I know someone who has a 350Z and he loves it - I don't like the interior build quality when compared to a TT and I think the 350Z will soon look dated. I love the side profile, not sure about the front on view/don't like the headlights. It's certainly been built with the drive in mind though with attention to detail like the drivers seat being slightly different to the passenger one and the vibration they found when testing in the gearstick being left as it gives 'character' even though the engineers could have got rid of it.

I've also considered an S2000 - love the looks, especially the front wheel arch/wing bulges and the gaping air intake.
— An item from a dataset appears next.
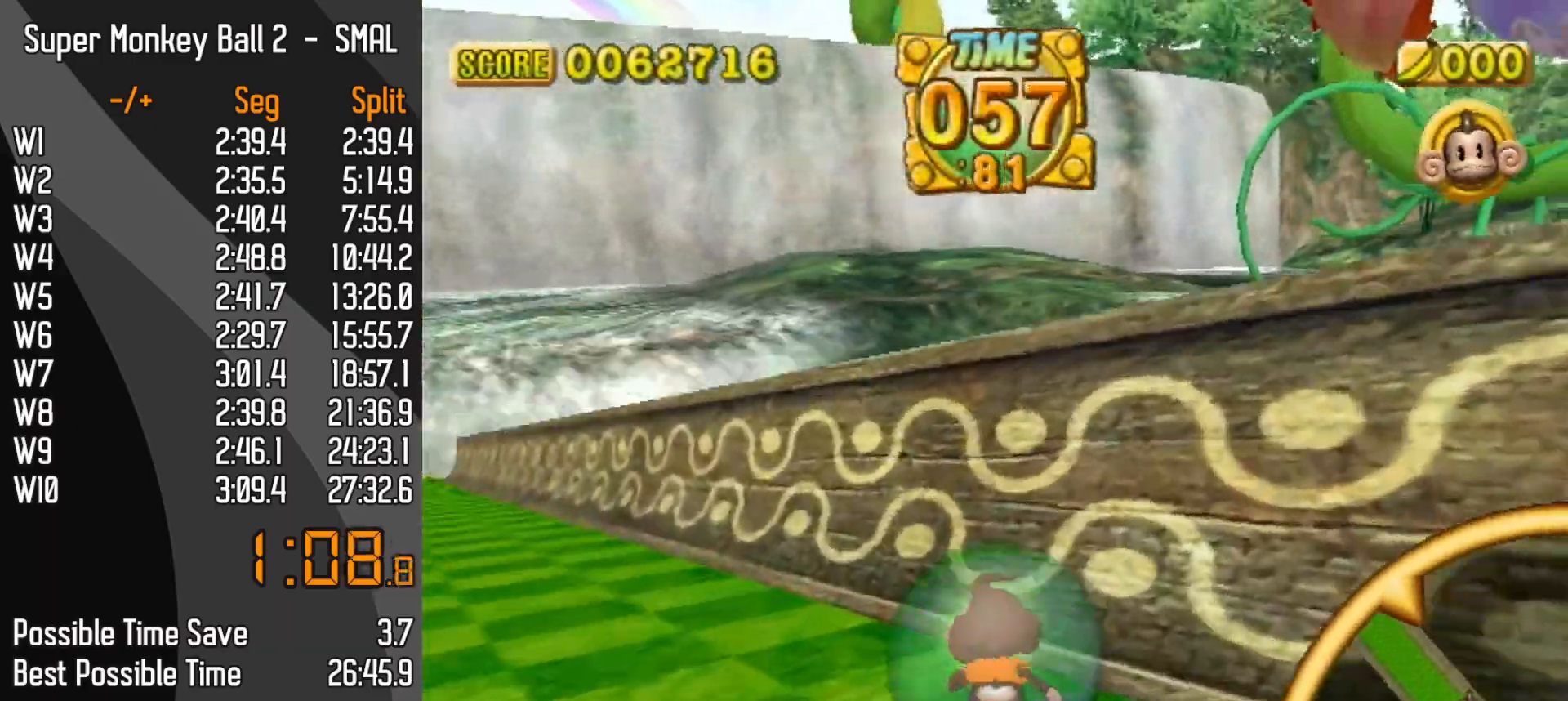
{"buttons": [], "left_stick": "up-left", "events": []}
Good value for the GT package too, with the removable hardtop and I think it looks pretty good with it on. However, don't like the interior much - seats are nice but that driver focused digital dash looks so boring and cheap. Not driven one but reports are usually that it has no low down grunt (as you probably know) and only comes alive when the VTEC cuts in. Apparently they can be pretty much a handful in the wet (or dry as I read somewhere!) too. That kinda put me off as they last thing I want in the UK winter is worrying whether or not I'm going to end up backwards in a hedge!
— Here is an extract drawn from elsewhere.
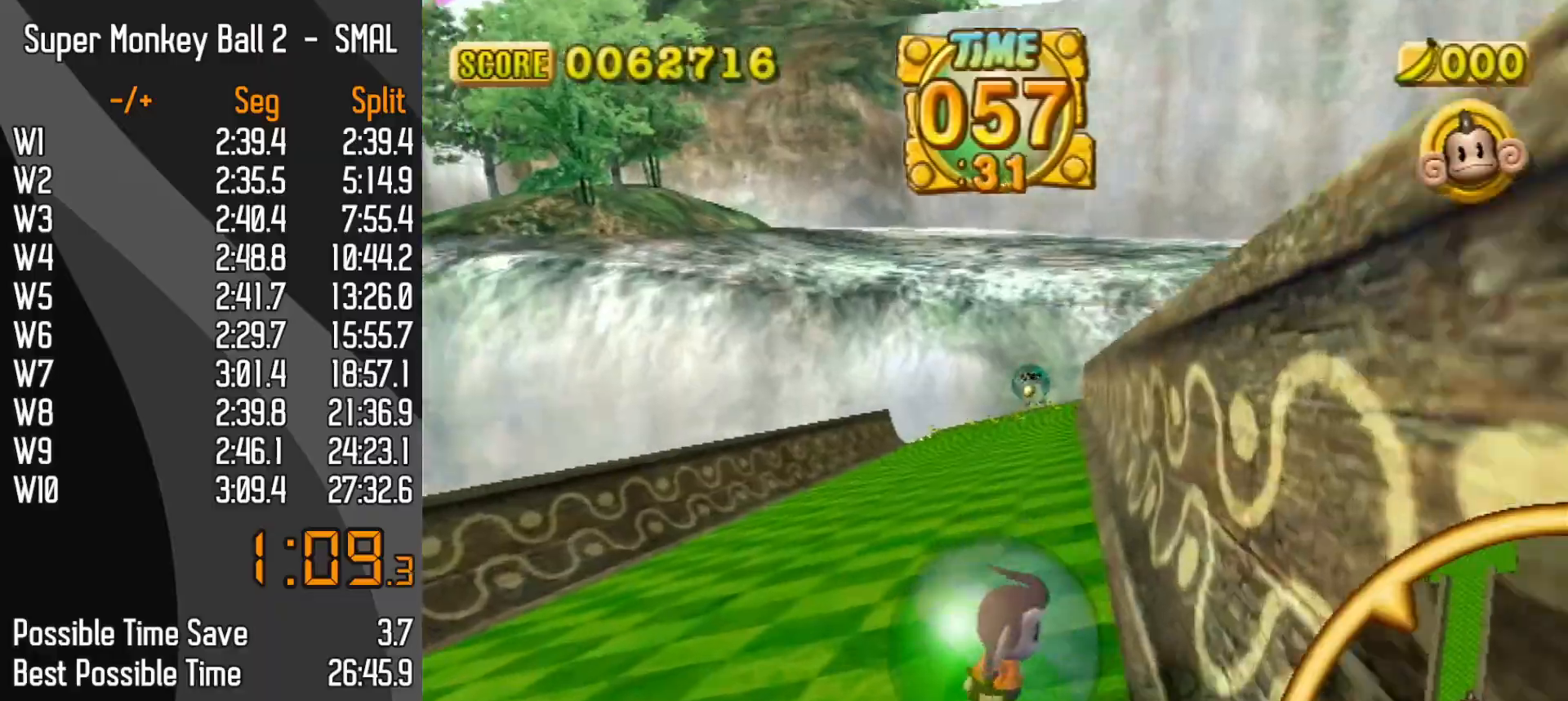
{"buttons": [], "left_stick": "up-left", "events": []}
Have you considerd a Boxster, or is that too clinical? Or how about a TVR?!


----------



## KentishTT (Jun 28, 2007)

I agree, if you are looking for something a bit more raw then a TVR Sagaris or a T350c is the way to go.
If you're looking for something a little less new then a Griffith is the best bet.

The S2k as you say, is quite a revvy beast and is just as refined as a TT so you'll not notice the difference too much other than going a lot higher up the revs. It's not anywhere near as solid as a TT but the build quality is still pretty good and naturally it'll be vey reliable.

The 350z gets mixed reviews with regard to speed and handling, it'll also be uber reliable but all reviews I've seen comment on the overall build quality being below parr and that would be a major negative point for me. And this comes from someone who also owns a brand new Nissan :wink:


----------



## Drew TT (Aug 7, 2008)

I have had a quick look at TVRs - not sure they would be best suited as i use the car nearly every day (only short trips) and i think the insurance would be too high esp for a TVR, I have had a look at a few porsche boxters and i can get insured on them for a pretty reasonable price (3.2s). I dont want nothing to RAW yet (such as elise etc) but would like something a bit more exciting to drive and handles well but can still be used every day. I love the look of the ZED. i think they look pretty mean and love the blue they come in as well as the gunmetal grey, another thing they are pretty rare, more so then s2ks and boxters. I think the servicing costs and repair bills would put me off the boxster as heard they can be abit pricey, whweas i have heard people saying the nissan bills are pretty reasonable.


----------



## drjam (Apr 7, 2006)

Drew TT said:


> Enjoy my TT but find its not raw / sporty enough for me, was thinking about selling up in a few months and options i have been looking at are 350z and S2000's? whats peoples opions? Not sure about the s2000 as I like the torque from my mapped TT, i love the looks of the 350z and also there are some excellent reviews in favour of the Z.


People's definitions of "raw" and "sporty" are so varied, it will all depend on what yours is.
(Personally I wouldn't have described either of these two cars as "raw", probably the s2000 as slightly moreso than the Nissan, but very subjective).
Both are completely different beasts in terms of "character".

If you like torque then you may find the s2000 too feeble low down and a bit tiresome to rev. Personally now I like a revvy engine, though it felt a bit alien at first (my elise is that same character, but then most of my miles are weekend fun miles rather than commuting or daily grind etc). So the answer will also depend to large extent how/where you intend to drive it - will you get a chance to really work the engine, or will it just become a chore?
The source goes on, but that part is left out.